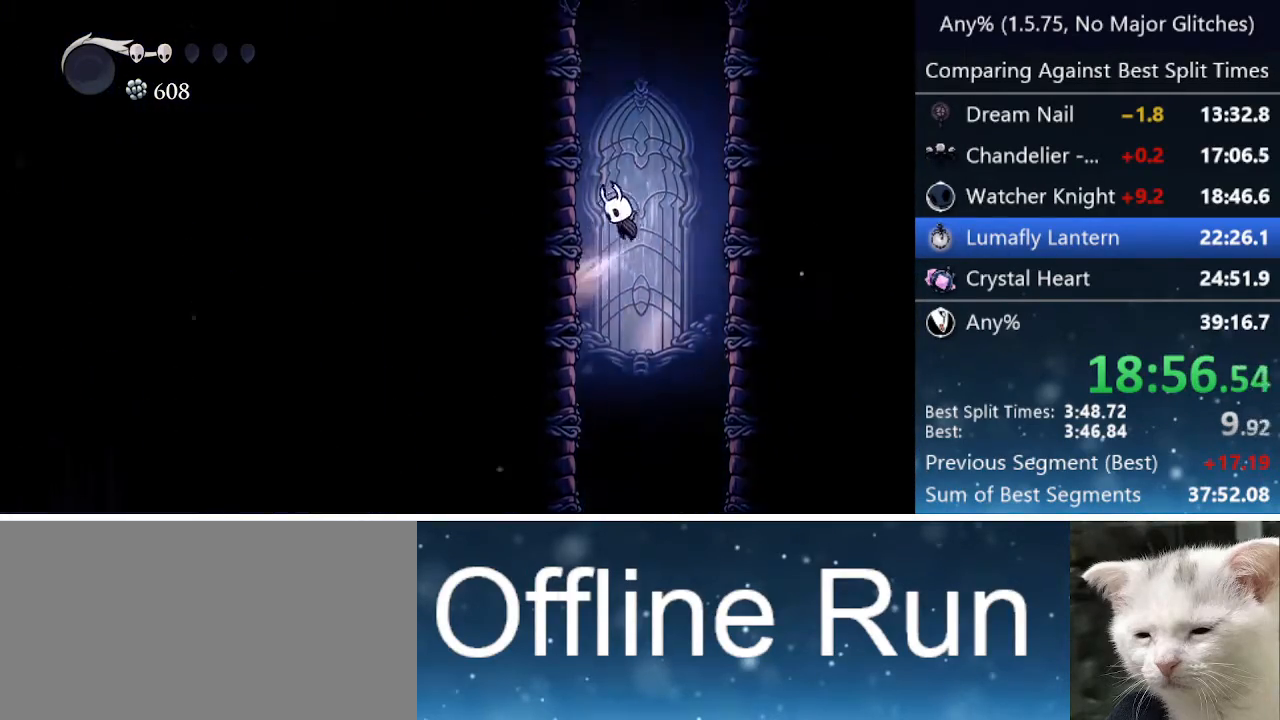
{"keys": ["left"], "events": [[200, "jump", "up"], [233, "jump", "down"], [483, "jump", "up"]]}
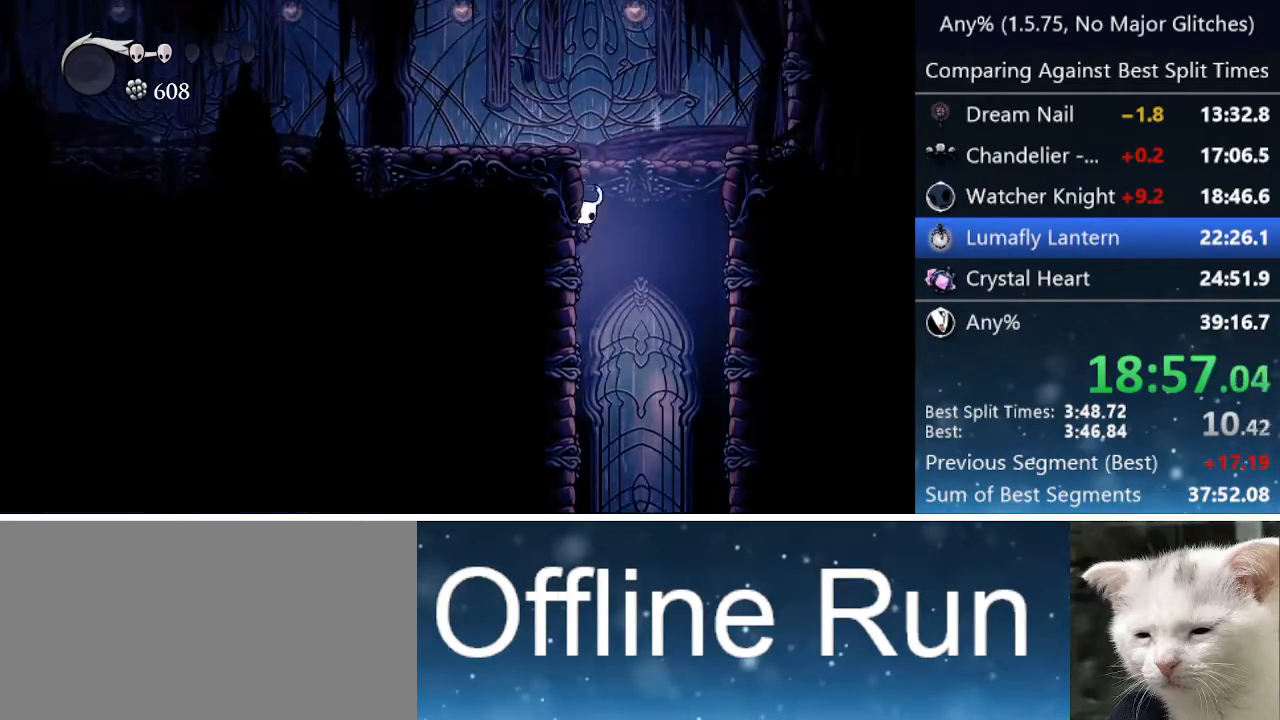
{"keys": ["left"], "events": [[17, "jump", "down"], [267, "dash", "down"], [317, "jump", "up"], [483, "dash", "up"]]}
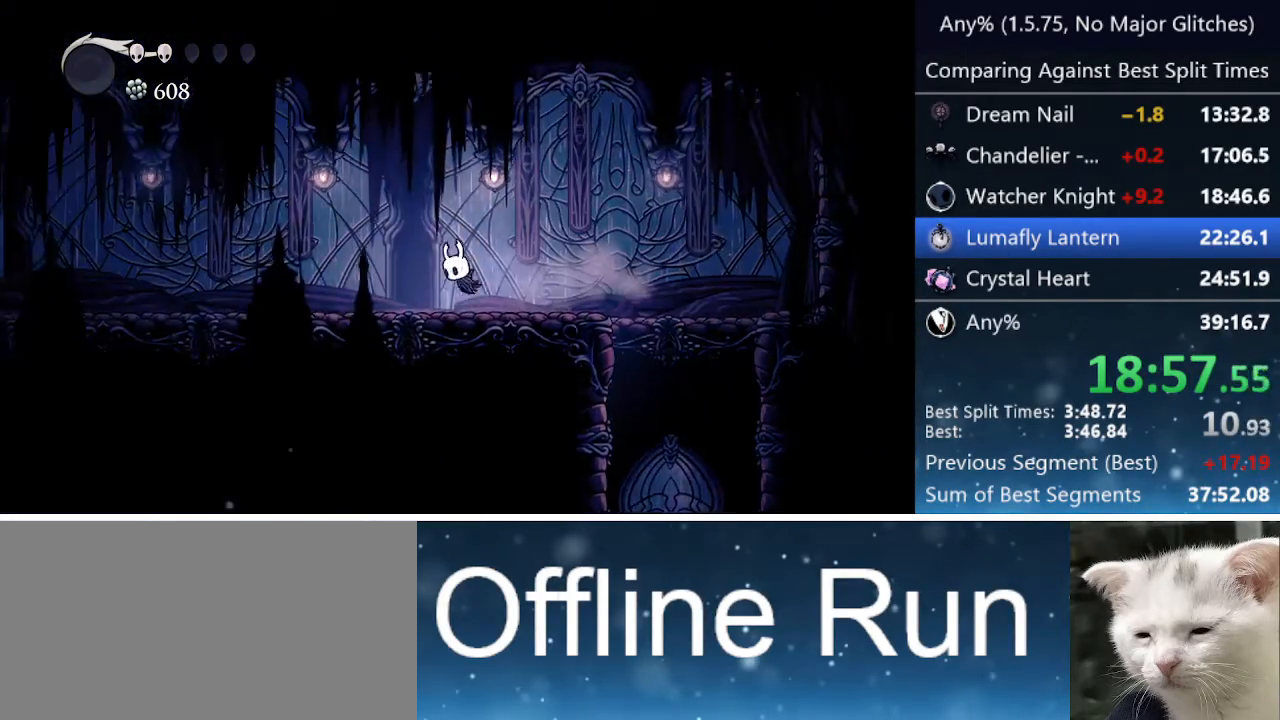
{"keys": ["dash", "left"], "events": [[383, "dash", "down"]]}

> **TASK OBJECTIVE**
All lines above that contain "dash" are required in the answer.

> **WRITTEN RESPONSE**
{"keys": ["left"], "events": [[17, "jump", "down"], [267, "dash", "down"], [317, "jump", "up"], [483, "dash", "up"]]}
{"keys": ["dash", "left"], "events": [[383, "dash", "down"]]}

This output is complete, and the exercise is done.